Nova inquietude do salteador de astros

Data 21/maio/2004

     Sabia sim reconhecer algumas compulsões suas. Conheça-te a ti mesmo. Por isso, se sabia um homem. Um homem do seu mundo. Um homem forte (elencaria instantaneamente exemplos, se quisessem) com experiências de vida irrefutáveis. Um homem orgulhoso de si: a Deus reverenciava o amor absoluto e irrevogavelmente imparcial; ao próximo, o respeito à dignidade e igualdade, a solidariedade, a compaixão amparadora; de si, a exigência de hombridade, do pão com o suor de seu rosto. Um homem frágil, com seus limites (E tanto assim era, que logo desconversaria para não expô-los.) Nos quais centrava sobremaneira seu reaprendizado de ser.
Enfim, um homem. Vencedor, perdedor; brutamontes, amável; corajoso, medroso; vaidoso, modesto; preguiçoso, trabalhador; ambicioso, ponderado; ousado, tímido; impaciente, tolerante; revolucionário, conservador; alegre, triste; áspero, dócil; sonhador, pragmático; teimoso, compreensivo; passadista, contemporâneo.

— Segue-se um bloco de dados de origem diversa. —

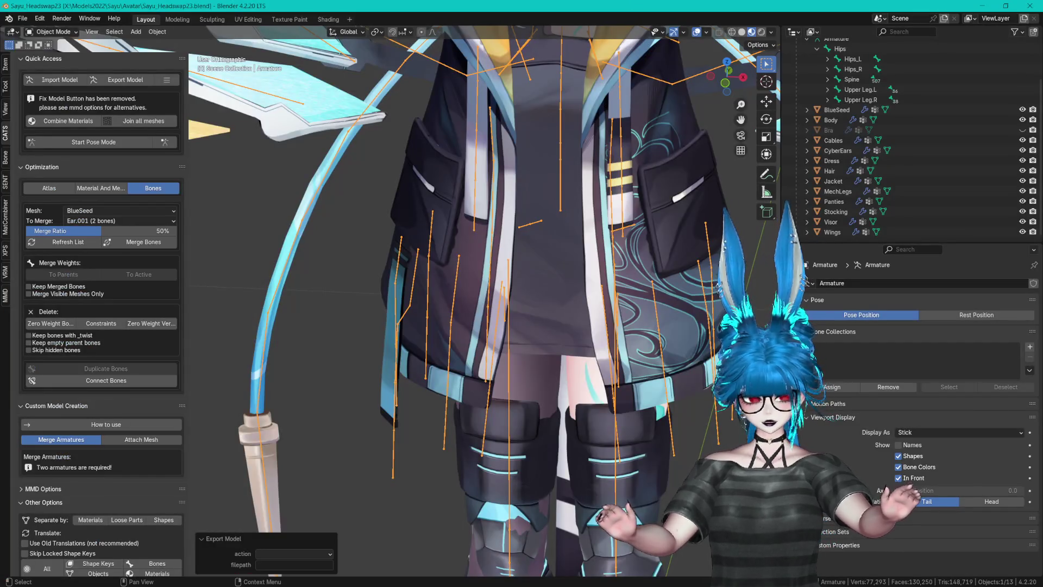
- Look over the avatar up to the face, save Sayu_Headswap23.blend, and return to Unity
key("alt+Tab")
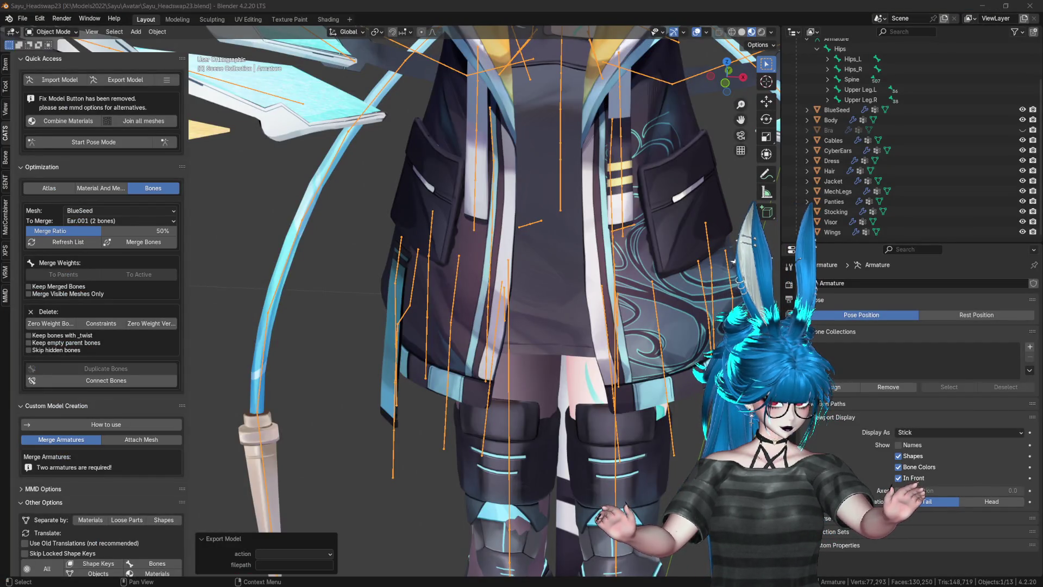
key("alt+Tab")
key("alt+Tab")
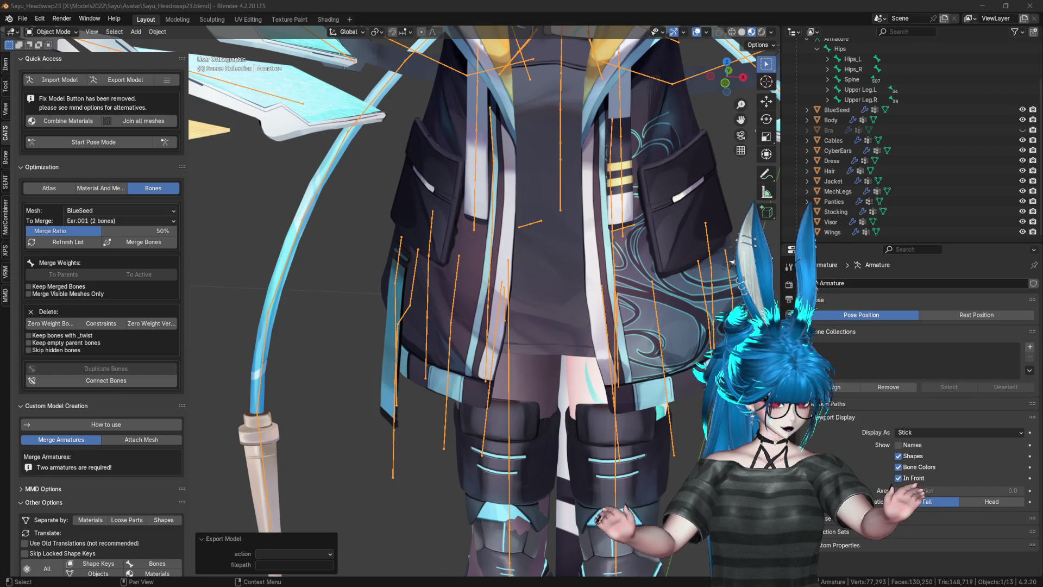
key("alt+Tab")
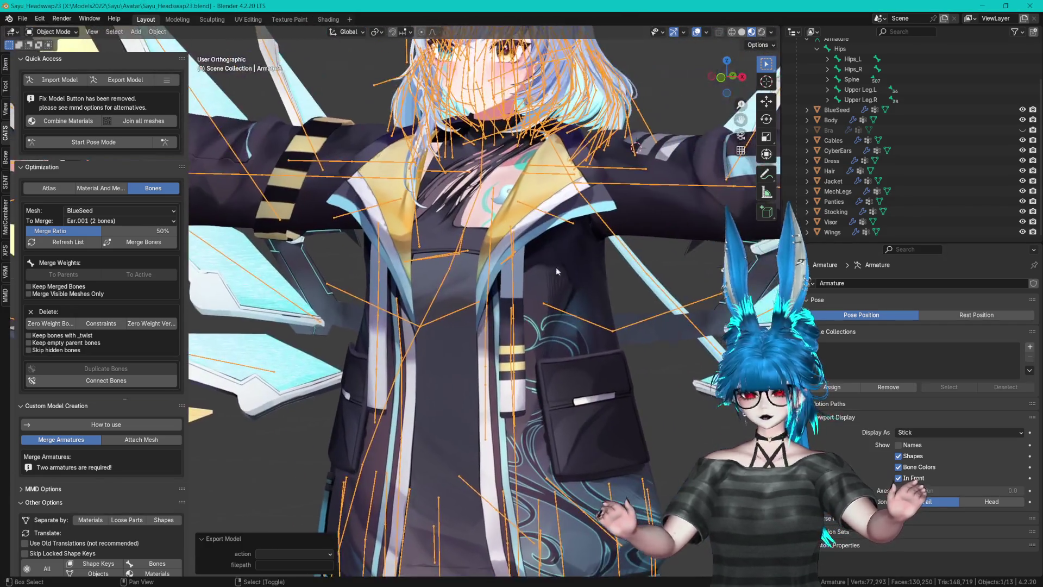
mouse_move(556, 268)
left_mouse_down()
mouse_move(477, 281)
mouse_move(511, 276)
left_mouse_up()
key("ctrl+s")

Vivente com suas neuroses controladas, seu estresse observado; expiando suas dores e frustrações; expiando as razões, as desrazões, a insensatez tecendo e destecendo o cotidiano mundo terrestre, seu desvanescente, impúrio, inebriante e espúrio habitat, exposto em sua órbita a céu aberto.
Uma consciente compulsão. Que o punha em estado de gratuidade – o aberto céu.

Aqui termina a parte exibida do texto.